Eligible Expenditures

New Facilities - 100% of the cost of any of the following is eligible for the credit:

  • Biomass processing plant equipment and structures that use renewable biomass resources for producing alcohol, ethanol, methanol, bio-oils, biodiesel, or other biofuels.
  • Commercial thermal or electrical generation from renewable energy crops, wood waste materials or other biomass materials.

Eligible equipment and structures include devices at the processing plant site to receive, handle, collect, condition, store, process, or convert biomass materials into solid, liquid, or gaseous fuels, secondary co-products, process heat, or electrical generation and their associated design, construction, and installation costs. Biomass materials are non-fossil fuels and include landfill gas, vegetation such as forestry and agricultural crops and their harvesting residues, animal manure, and organic wastes such as sludges, waste waters, municipal solid wastes, textile wastes, and yard and urban wood wastes.
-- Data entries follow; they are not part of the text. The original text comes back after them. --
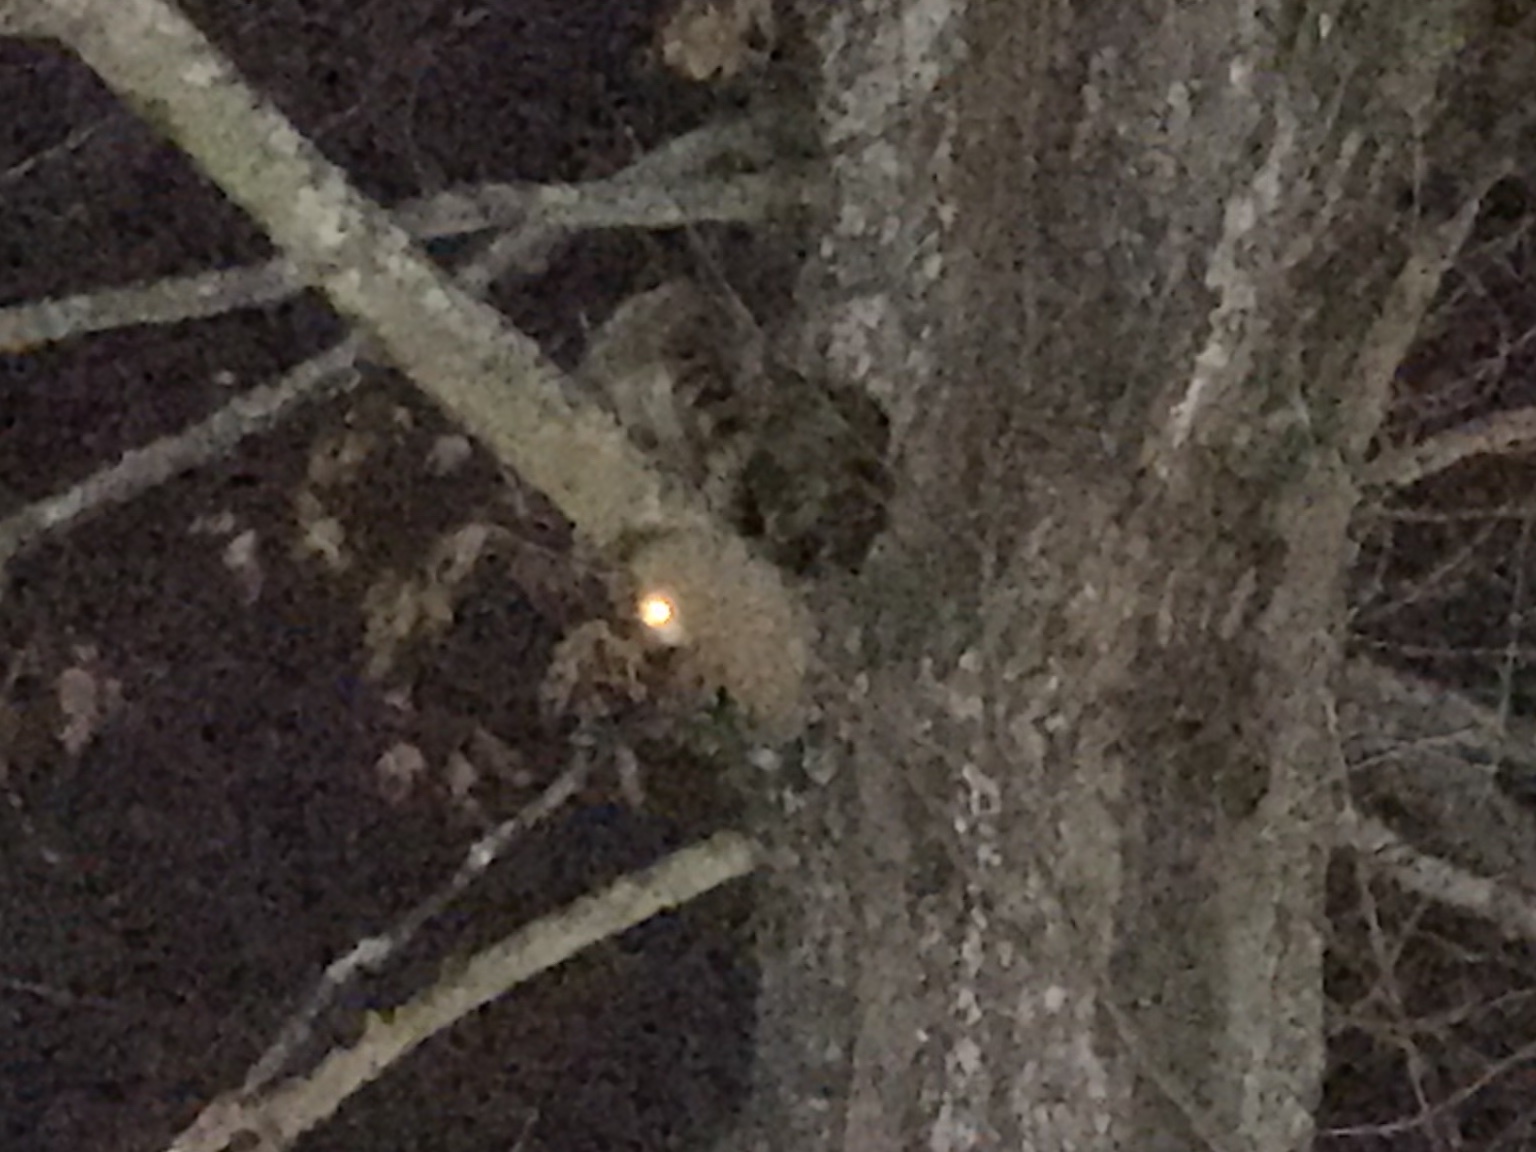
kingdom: Animalia
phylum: Chordata
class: Mammalia
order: Carnivora
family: Procyonidae
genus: Procyon
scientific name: Procyon lotor
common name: Raccoon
Co-energy Applications - When renewable biomass resources are combined with fossil or other nonrenewable fuels (e.g. co-firing), project expenditures eligible for the credit are the same percentage as the percentage of contribution to the project's output of the renewable, biomass resources based on the BTU inputs of the various fuels in the year the biomass resources are placed into service.

Ineligible Expenditures

Expenditures for any of the following do not qualify for the credit:

  • Wood burning stoves and furnaces used for space heating or water heating.
  • All equipment and other costs for growing, collecting, handling, storing, and transporting biomass materials prior to their receipt at the processing plant gate or, in the case of on-site biomass resources such as those on a farm, prior to their placement in the on-site biomass processing equipment.
  • Transportation and secondary storage of products and coproducts beyond their initial storage at the processing plant.
  • All maintenance expenditures at existing or previously credited projects including replacement of eligible equipment unless capacity is increased.